What is the Maximum Area of a Quadrilateral with sides of length a,b,c,d (in sequence).
Solution 1:
You will find that the optimal solution is for the opposite angles to add to $\pi$ and, thus, for the quadrilateral to be concyclic (inscribed in a circle).
Solution 2:
Notice that on the right hand side of Bretschneider's formula, everything is constant except $\alpha$ and $\gamma$. So the area is maximized if and only if $\cos^2 (\frac{\alpha+\gamma}{2})$ is minimized. But $\alpha$ and $\gamma$ are not independent. From the figure one can see that $\alpha$ and $\gamma$ are constrained by applying the law of cosines to two of the triangles in the picture: $$(*) \qquad b^2 + c^2 - 2bc \cos(\gamma) = a^2 + d^2 - 2ad \cos(\alpha) $$ So now you have a constrained optimization problem, and you can try to solve it using Lagrange's method: find the minimum of $\cos^2 (\frac{\alpha+\gamma}{2})$ subject to the constraint $(*)$ (and restricted to $\alpha,\gamma \in [0,\pi]$).

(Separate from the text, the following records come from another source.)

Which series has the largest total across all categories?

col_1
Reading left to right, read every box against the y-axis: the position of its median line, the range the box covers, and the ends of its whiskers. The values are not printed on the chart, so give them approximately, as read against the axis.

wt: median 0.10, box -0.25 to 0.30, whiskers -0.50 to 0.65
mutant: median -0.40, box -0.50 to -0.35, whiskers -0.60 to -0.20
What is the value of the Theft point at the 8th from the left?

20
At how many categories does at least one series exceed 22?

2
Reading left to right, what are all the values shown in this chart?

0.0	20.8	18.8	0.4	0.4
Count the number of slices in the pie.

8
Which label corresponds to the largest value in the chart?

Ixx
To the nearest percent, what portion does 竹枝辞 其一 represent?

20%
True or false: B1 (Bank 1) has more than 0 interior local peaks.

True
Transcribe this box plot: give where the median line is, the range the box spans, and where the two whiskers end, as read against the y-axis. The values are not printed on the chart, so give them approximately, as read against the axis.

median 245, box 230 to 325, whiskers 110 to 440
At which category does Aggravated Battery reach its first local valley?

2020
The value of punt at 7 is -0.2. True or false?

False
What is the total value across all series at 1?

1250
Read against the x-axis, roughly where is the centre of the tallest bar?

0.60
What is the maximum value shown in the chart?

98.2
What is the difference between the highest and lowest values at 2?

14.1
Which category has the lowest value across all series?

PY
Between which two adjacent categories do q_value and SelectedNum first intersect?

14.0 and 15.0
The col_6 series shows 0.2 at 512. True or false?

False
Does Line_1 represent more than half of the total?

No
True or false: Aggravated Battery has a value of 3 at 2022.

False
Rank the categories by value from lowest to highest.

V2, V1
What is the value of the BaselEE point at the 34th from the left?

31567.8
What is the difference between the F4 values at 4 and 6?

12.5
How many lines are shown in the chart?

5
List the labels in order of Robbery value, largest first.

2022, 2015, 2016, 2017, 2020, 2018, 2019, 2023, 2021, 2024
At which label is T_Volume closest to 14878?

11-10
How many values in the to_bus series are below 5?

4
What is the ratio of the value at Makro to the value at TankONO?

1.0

You might be able to simplify the problem even further using some symmetry. For example: if you restrict to $\alpha,\gamma \in [0,\pi/2]$, so that $\cos(\alpha+\gamma) \ge 0$, then $\cos^2(\frac{\alpha+\gamma}{2})$ is minimized if and only if $\cos(\frac{\alpha+\gamma}{2})$ is also minimized.